Il giudice Mesiano tallonato da Mediaset

Mediaset manda in onda un servizio denigratorio su Raimondo Mesiano, il giudice che ha condannato l'azienda di Berlusconi a risarcire 750 milioni di euro a De Benedetti

Il 1° dicembre, di quell'anno, davanti alla Corte, le parti raggiungono un accordo che prevede la sospensione dell'esecutività della sentenza di primo grado in cambio del rilascio da Mediaset alla Cir di una fideiussione a prima richiesta da 806 milioni di euro comprensiva di interessi e accessori. Nel marzo del 2010 la Corte d'appello rileva che il Giudice Mesiano non si è avvalso di consulenti per quantificare l'entità del risarcimento. Viene disposta così una perizia che riduce il risarcimento del 30-35%. La perizia, elaborata dai prof.  Luigi Guatri, Maria Martellini e Giorgio Pellicelli, viene depositata il 22 settembre del 2010. La sentenza d'appello è prevista per la fine di questa settimana, verosimilmente il 9 luglio.

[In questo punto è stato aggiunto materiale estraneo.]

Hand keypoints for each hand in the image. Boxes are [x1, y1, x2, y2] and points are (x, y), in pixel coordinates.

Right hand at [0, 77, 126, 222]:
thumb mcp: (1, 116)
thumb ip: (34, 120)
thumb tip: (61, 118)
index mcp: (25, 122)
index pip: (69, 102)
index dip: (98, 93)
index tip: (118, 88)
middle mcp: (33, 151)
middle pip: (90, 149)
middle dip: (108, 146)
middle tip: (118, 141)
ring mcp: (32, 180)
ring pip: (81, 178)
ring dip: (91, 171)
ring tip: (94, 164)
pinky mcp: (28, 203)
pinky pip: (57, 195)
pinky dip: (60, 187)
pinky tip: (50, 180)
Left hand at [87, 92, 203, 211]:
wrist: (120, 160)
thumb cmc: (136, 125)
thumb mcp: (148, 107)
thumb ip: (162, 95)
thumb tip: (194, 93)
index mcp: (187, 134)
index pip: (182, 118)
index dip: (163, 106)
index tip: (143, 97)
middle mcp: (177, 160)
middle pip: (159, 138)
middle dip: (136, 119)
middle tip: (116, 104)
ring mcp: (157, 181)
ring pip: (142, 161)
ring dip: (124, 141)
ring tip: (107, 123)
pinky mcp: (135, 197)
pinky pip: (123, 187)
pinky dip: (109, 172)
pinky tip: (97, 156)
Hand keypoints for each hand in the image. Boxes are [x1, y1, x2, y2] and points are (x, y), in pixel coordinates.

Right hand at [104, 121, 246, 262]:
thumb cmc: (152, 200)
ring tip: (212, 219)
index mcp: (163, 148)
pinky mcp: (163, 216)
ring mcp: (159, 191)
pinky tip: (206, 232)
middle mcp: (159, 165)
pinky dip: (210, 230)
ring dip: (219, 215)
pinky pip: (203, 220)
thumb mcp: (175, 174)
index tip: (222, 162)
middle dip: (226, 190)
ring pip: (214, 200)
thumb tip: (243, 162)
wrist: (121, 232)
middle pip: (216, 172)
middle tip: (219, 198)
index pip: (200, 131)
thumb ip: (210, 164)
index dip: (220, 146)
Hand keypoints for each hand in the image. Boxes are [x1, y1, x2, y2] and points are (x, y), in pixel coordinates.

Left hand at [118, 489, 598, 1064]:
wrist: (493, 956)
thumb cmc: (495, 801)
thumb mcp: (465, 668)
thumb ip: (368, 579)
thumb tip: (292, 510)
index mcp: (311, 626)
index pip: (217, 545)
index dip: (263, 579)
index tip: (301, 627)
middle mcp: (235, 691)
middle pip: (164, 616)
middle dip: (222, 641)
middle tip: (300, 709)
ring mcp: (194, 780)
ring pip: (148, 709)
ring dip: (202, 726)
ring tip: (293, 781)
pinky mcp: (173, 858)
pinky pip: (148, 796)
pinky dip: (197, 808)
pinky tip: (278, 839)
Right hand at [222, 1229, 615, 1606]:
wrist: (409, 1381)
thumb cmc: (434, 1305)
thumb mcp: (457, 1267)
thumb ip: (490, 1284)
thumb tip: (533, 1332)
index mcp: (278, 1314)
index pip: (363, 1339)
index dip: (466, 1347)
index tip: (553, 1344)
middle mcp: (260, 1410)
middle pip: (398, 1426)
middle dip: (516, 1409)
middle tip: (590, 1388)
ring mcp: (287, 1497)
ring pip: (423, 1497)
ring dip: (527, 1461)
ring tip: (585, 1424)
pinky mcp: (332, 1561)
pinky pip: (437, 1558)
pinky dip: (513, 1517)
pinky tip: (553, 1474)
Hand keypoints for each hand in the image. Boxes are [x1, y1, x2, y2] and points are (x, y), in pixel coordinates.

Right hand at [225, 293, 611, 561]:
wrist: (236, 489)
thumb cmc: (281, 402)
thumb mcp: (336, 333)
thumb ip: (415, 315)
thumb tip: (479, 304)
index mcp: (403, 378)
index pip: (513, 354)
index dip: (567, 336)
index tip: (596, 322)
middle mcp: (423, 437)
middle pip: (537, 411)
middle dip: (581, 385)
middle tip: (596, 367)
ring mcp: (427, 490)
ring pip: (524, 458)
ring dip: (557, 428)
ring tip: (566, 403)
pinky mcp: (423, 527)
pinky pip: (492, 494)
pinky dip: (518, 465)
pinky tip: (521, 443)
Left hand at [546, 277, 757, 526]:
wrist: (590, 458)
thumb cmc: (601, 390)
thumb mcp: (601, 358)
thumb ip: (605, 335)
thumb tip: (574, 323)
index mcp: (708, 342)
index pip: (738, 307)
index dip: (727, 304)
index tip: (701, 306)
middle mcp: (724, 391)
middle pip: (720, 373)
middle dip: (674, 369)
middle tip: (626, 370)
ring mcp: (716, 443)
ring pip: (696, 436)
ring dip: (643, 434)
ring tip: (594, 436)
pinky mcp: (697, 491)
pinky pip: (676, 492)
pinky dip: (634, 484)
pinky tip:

NORMA "SALVA MEDIASET"- Berlusconi però non desiste e, notizia di oggi, pare che nella manovra finanziaria sia stata infilata una norma che potremmo definire "salva Mediaset". La misura obbligherebbe il giudice a sospendere i risarcimenti sopra i 20 milioni di euro dietro il pagamento di cauzione, in attesa della pronuncia della Cassazione. Fino ad adesso era prevista una semplice facoltà.